### ЦЕЛЬ ЗАДАНИЯ
Замени, пожалуйста, «начала июля» на «середины июля» в отрывке заметки «Месяц твердой власти» и приведи этот отрывок заново. Начни с места, где стоят слова «По материалам периодической», и остановись после слов «известных категорий лиц.».

По материалам периодической печати за август 1917 год.
Месяц твердой власти
Прошел месяц слишком от печальных событий начала июля. Правительство спасения революции сконструировалось и приняло целый ряд мер, ставших в противоречии с теми пышными лозунгами, которые были выкинуты раньше.
Из числа этих мер следует отметить восстановление в известных пределах смертной казни, ограничения в свободе печати и собраний, введение высылки из пределов России для известных категорий лиц.
Все эти меры весьма показательны. Ведь, еще в конце июня о них нельзя было бы и заикнуться. А теперь они введены и не остаются только на бумаге. Если еще оказался возможным съезд большевиков, торжественно избравший почетными председателями всем известных лиц, имена коих приелись уже настолько, что прямо не хочется лишний раз повторять их, если наряду с некоторыми мерами против расплодившихся газет того же направления мы все-таки читаем истерические и неприличные выкрики в уцелевших большевистских органах, то смертная казнь, введенная для известных преступлений воинских чинов на театре войны, применяется довольно энергично.
Как подойти к оценке этих мероприятий? Каково их показательное значение? Не кажется ли странным, что правительство свободной страны пользуется теми же мерами, как правительство прежнее? И в тех же целях борьбы со свободным проявлением мнений и убеждений граждан?
Нельзя отрицать, что все указанные мероприятия создают благоприятную почву для положительного ответа на последний вопрос. И, действительно, попытки истолковать деятельность правительства, как желание ослабить демократию, уничтожить организацию пролетариата и крестьян, в угоду буржуазии, были сделаны. Оправляясь от потрясений и неудобных для них дел июльских, руководители известных течений, разумеется, использовали деятельность правительства частью для собственно оправдания и возвеличения, как страдальцев за правду и свободу, частью для усиления демагогической своей пропаганды.

### ВЫДЕРЖКИ ИЗ ЗАПИСЕЙ
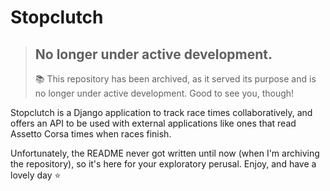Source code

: # Stopclutch

> ## No longer under active development.
>
>  📚 This repository has been archived, as it served its purpose and is no longer under active development. Good to see you, though!

Stopclutch is a Django application to track race times collaboratively, and offers an API to be used with external applications like ones that read Assetto Corsa times when races finish.

Unfortunately, the README never got written until now (when I'm archiving the repository), so it's here for your exploratory perusal. Enjoy, and have a lovely day ⭐️
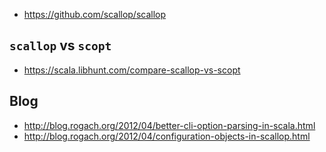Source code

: - https://github.com/scallop/scallop

## `scallop` vs `scopt`

- https://scala.libhunt.com/compare-scallop-vs-scopt

## Blog

- http://blog.rogach.org/2012/04/better-cli-option-parsing-in-scala.html
- http://blog.rogach.org/2012/04/configuration-objects-in-scallop.html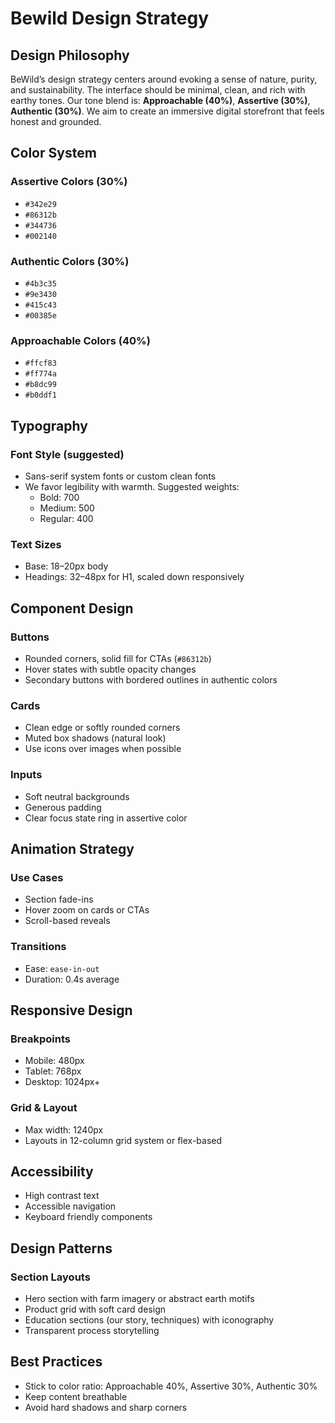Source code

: # Bewild Design Strategy

## Design Philosophy
BeWild’s design strategy centers around evoking a sense of nature, purity, and sustainability. The interface should be minimal, clean, and rich with earthy tones. Our tone blend is: **Approachable (40%)**, **Assertive (30%)**, **Authentic (30%)**. We aim to create an immersive digital storefront that feels honest and grounded.

## Color System

### Assertive Colors (30%)
- `#342e29`
- `#86312b`
- `#344736`
- `#002140`

### Authentic Colors (30%)
- `#4b3c35`
- `#9e3430`
- `#415c43`
- `#00385e`

### Approachable Colors (40%)
- `#ffcf83`
- `#ff774a`
- `#b8dc99`
- `#b0ddf1`

## Typography

### Font Style (suggested)
- Sans-serif system fonts or custom clean fonts
- We favor legibility with warmth. Suggested weights:
  - Bold: 700
  - Medium: 500
  - Regular: 400

### Text Sizes
- Base: 18–20px body
- Headings: 32–48px for H1, scaled down responsively

## Component Design

### Buttons
- Rounded corners, solid fill for CTAs (`#86312b`)
- Hover states with subtle opacity changes
- Secondary buttons with bordered outlines in authentic colors

### Cards
- Clean edge or softly rounded corners
- Muted box shadows (natural look)
- Use icons over images when possible

### Inputs
- Soft neutral backgrounds
- Generous padding
- Clear focus state ring in assertive color

## Animation Strategy

### Use Cases
- Section fade-ins
- Hover zoom on cards or CTAs
- Scroll-based reveals

### Transitions
- Ease: `ease-in-out`
- Duration: 0.4s average

## Responsive Design

### Breakpoints
- Mobile: 480px
- Tablet: 768px
- Desktop: 1024px+

### Grid & Layout
- Max width: 1240px
- Layouts in 12-column grid system or flex-based

## Accessibility
- High contrast text
- Accessible navigation
- Keyboard friendly components

## Design Patterns

### Section Layouts
- Hero section with farm imagery or abstract earth motifs
- Product grid with soft card design
- Education sections (our story, techniques) with iconography
- Transparent process storytelling

## Best Practices
- Stick to color ratio: Approachable 40%, Assertive 30%, Authentic 30%
- Keep content breathable
- Avoid hard shadows and sharp corners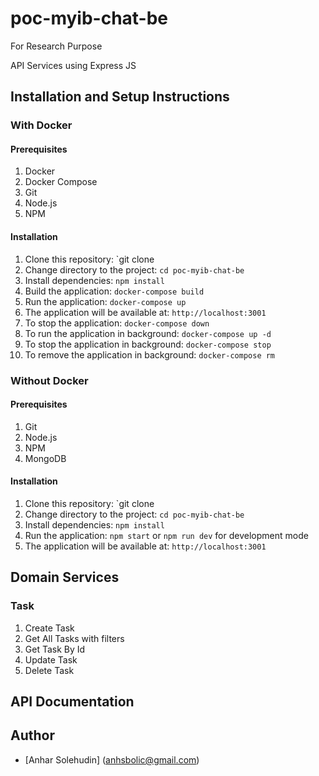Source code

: # poc-myib-chat-be

For Research Purpose

API Services using Express JS

## Installation and Setup Instructions

### With Docker

#### Prerequisites

1. Docker
2. Docker Compose
3. Git
4. Node.js
5. NPM

#### Installation

1. Clone this repository: `git clone
2. Change directory to the project: `cd poc-myib-chat-be`
3. Install dependencies: `npm install`
4. Build the application: `docker-compose build`
5. Run the application: `docker-compose up`
6. The application will be available at: `http://localhost:3001`
7. To stop the application: `docker-compose down`
8. To run the application in background: `docker-compose up -d`
9. To stop the application in background: `docker-compose stop`
10. To remove the application in background: `docker-compose rm`

### Without Docker

#### Prerequisites

1. Git
2. Node.js
3. NPM
4. MongoDB

#### Installation

1. Clone this repository: `git clone
2. Change directory to the project: `cd poc-myib-chat-be`
3. Install dependencies: `npm install`
4. Run the application: `npm start` or `npm run dev` for development mode
5. The application will be available at: `http://localhost:3001`

## Domain Services

### Task

1. Create Task
2. Get All Tasks with filters
3. Get Task By Id
4. Update Task
5. Delete Task

## API Documentation

## Author

- [Anhar Solehudin] (anhsbolic@gmail.com)



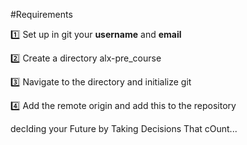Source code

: #Requirements

:one: Set up in git your **username** and **email**

:two: Create a directory alx-pre_course

:three: Navigate to the directory and initialize git

:four: Add the remote origin and add this to the repository


decIding your Future by Taking Decisions That cOunt...
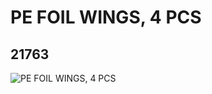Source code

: # PE FOIL WINGS, 4 PCS
## 21763
![PE FOIL WINGS, 4 PCS](https://lc-www-live-s.legocdn.com/media/bricks/5/2/6118915.jpg)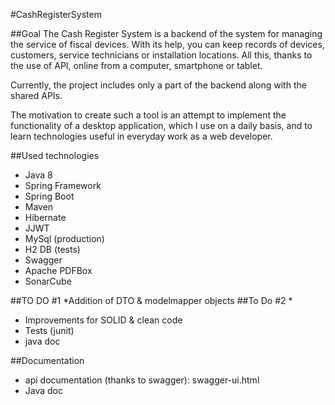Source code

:#CashRegisterSystem

##Goal
The Cash Register System is a backend of the system for managing the service of fiscal devices. With its help, you can keep records of devices, customers, service technicians or installation locations. All this, thanks to the use of API, online from a computer, smartphone or tablet.

Currently, the project includes only a part of the backend along with the shared APIs.

The motivation to create such a tool is an attempt to implement the functionality of a desktop application, which I use on a daily basis, and to learn technologies useful in everyday work as a web developer.

##Used technologies

* Java 8
* Spring Framework
* Spring Boot
* Maven
* Hibernate
* JJWT
* MySql (production)
* H2 DB (tests)
* Swagger 
* Apache PDFBox
* SonarCube

##TO DO #1
*Addition of DTO & modelmapper objects
##To Do #2
*
* Improvements for SOLID & clean code
* Tests (junit)
* java doc

##Documentation
* api documentation (thanks to swagger): swagger-ui.html
* Java doc


 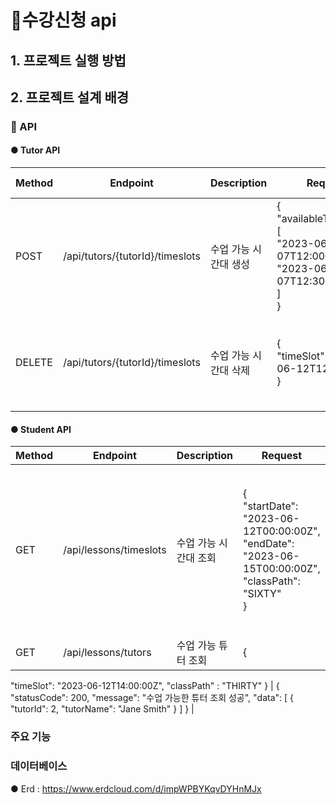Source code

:# 🛒수강신청 api

## 1. 프로젝트 실행 방법

## 2. 프로젝트 설계 배경

### 📌 API

#### ● Tutor API
| Method | Endpoint                           | Description                     | Request                                                                     | Response Example                                      |
|--------|------------------------------------|---------------------------------|-----------------------------------------------------------------------------|------------------------------------------------------|
| POST   | /api/tutors/{tutorId}/timeslots   | 수업 가능 시간대 생성         | {<br>  "availableTimeSlots": [<br>    "2023-06-07T12:00:00Z",<br>    "2023-06-07T12:30:00Z"<br>  ]<br>} | {<br>  "statusCode": 200,<br>  "message": "시간대 생성 성공"<br>} |
| DELETE | /api/tutors/{tutorId}/timeslots   | 수업 가능 시간대 삭제         | {<br>  "timeSlot": "2023-06-12T12:00:00Z"<br>}                          | {<br>  "statusCode": 200,<br>  "message": "시간대 삭제 성공"<br>} |

#### ● Student API
| Method | Endpoint                           | Description                     | Request                                                                     | Response Example                                      |
|--------|------------------------------------|---------------------------------|-----------------------------------------------------------------------------|------------------------------------------------------|
| GET    | /api/lessons/timeslots             | 수업 가능 시간대 조회         | {<br>  "startDate": "2023-06-12T00:00:00Z",<br>  "endDate": "2023-06-15T00:00:00Z",<br>  "classPath": "SIXTY"<br>} | {<br>  "statusCode": 200,<br>  "message": "수업 가능 시간대 조회 성공",<br>  "data": [<br>    {"availableTimeSlot": "2023-06-12T14:00:00Z"},<br>    {"availableTimeSlot": "2023-06-14T20:00:00Z"}<br>  ]<br>} |
| GET | /api/lessons/tutors  | 수업 가능 튜터 조회         | {
"timeSlot": "2023-06-12T14:00:00Z",
"classPath" : "THIRTY"
}                          | {
    "statusCode": 200,
    "message": "수업 가능한 튜터 조회 성공",
    "data": [
        {
            "tutorId": 2,
            "tutorName": "Jane Smith"
        }
    ]
} |


### 주요 기능
### 데이터베이스
● Erd : https://www.erdcloud.com/d/impWPBYKqvDYHnMJx
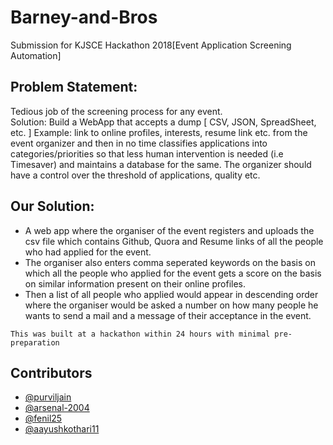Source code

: # Barney-and-Bros
Submission for KJSCE Hackathon 2018[Event Application Screening Automation]

## Problem Statement:
Tedious job of the screening process for any event.<br />
Solution: Build a WebApp that accepts a dump [ CSV, JSON, SpreadSheet, etc. ]
Example: link to online profiles, interests, resume link etc.
from the event organizer and then in no time classifies applications into
categories/priorities so that less human intervention is needed (i.e Timesaver)
and maintains a database for the same. The organizer should have a control
over the threshold of applications, quality etc.

## Our Solution:
- A web app where the organiser of the event registers and uploads the csv file which contains Github, Quora and Resume links of all the people who had applied for the event.
- The organiser also enters comma seperated keywords on the basis on which all the people who applied for the event gets a score on the basis on similar information present on their online profiles.
- Then a list of all people who applied would appear in descending order where the organiser would be asked a number on how many people he wants to send a mail and a message of their acceptance in the event.



`This was built at a hackathon within 24 hours with minimal pre-preparation`


## Contributors
- [@purviljain](https://github.com/purviljain/)
- [@arsenal-2004](https://github.com/arsenal-2004/)
- [@fenil25](https://github.com/fenil25/)
- [@aayushkothari11](https://github.com/aayushkothari11/)
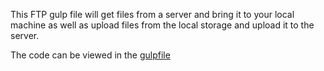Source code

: This FTP gulp file will get files from a server and bring it to your local machine as well as upload files from the local storage and upload it to the server.

The code can be viewed in the [gulpfile](./gulpfile)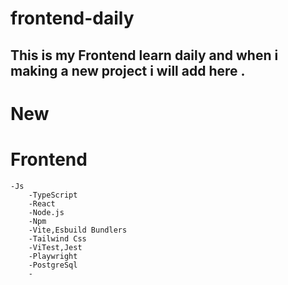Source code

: # frontend-daily

## This is my Frontend learn daily and when i making a new project i will add here .
# New 

# Frontend
    -Js 
        -TypeScript
        -React
        -Node.js
        -Npm
        -Vite,Esbuild Bundlers
        -Tailwind Css
        -ViTest,Jest
        -Playwright
        -PostgreSql
        -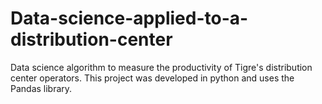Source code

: # Data-science-applied-to-a-distribution-center
Data science algorithm to measure the productivity of Tigre's distribution center operators. This project was developed in python and uses the Pandas library.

### РЕЗУЛЬТАТ
По материалам периодической печати за август 1917 год.
Месяц твердой власти
Прошел месяц слишком от печальных событий середины июля. Правительство спасения революции сконструировалось и приняло целый ряд мер, ставших в противоречии с теми пышными лозунгами, которые были выкинуты раньше.
Из числа этих мер следует отметить восстановление в известных пределах смертной казни, ограничения в свободе печати и собраний, введение высылки из пределов России для известных категорий лиц.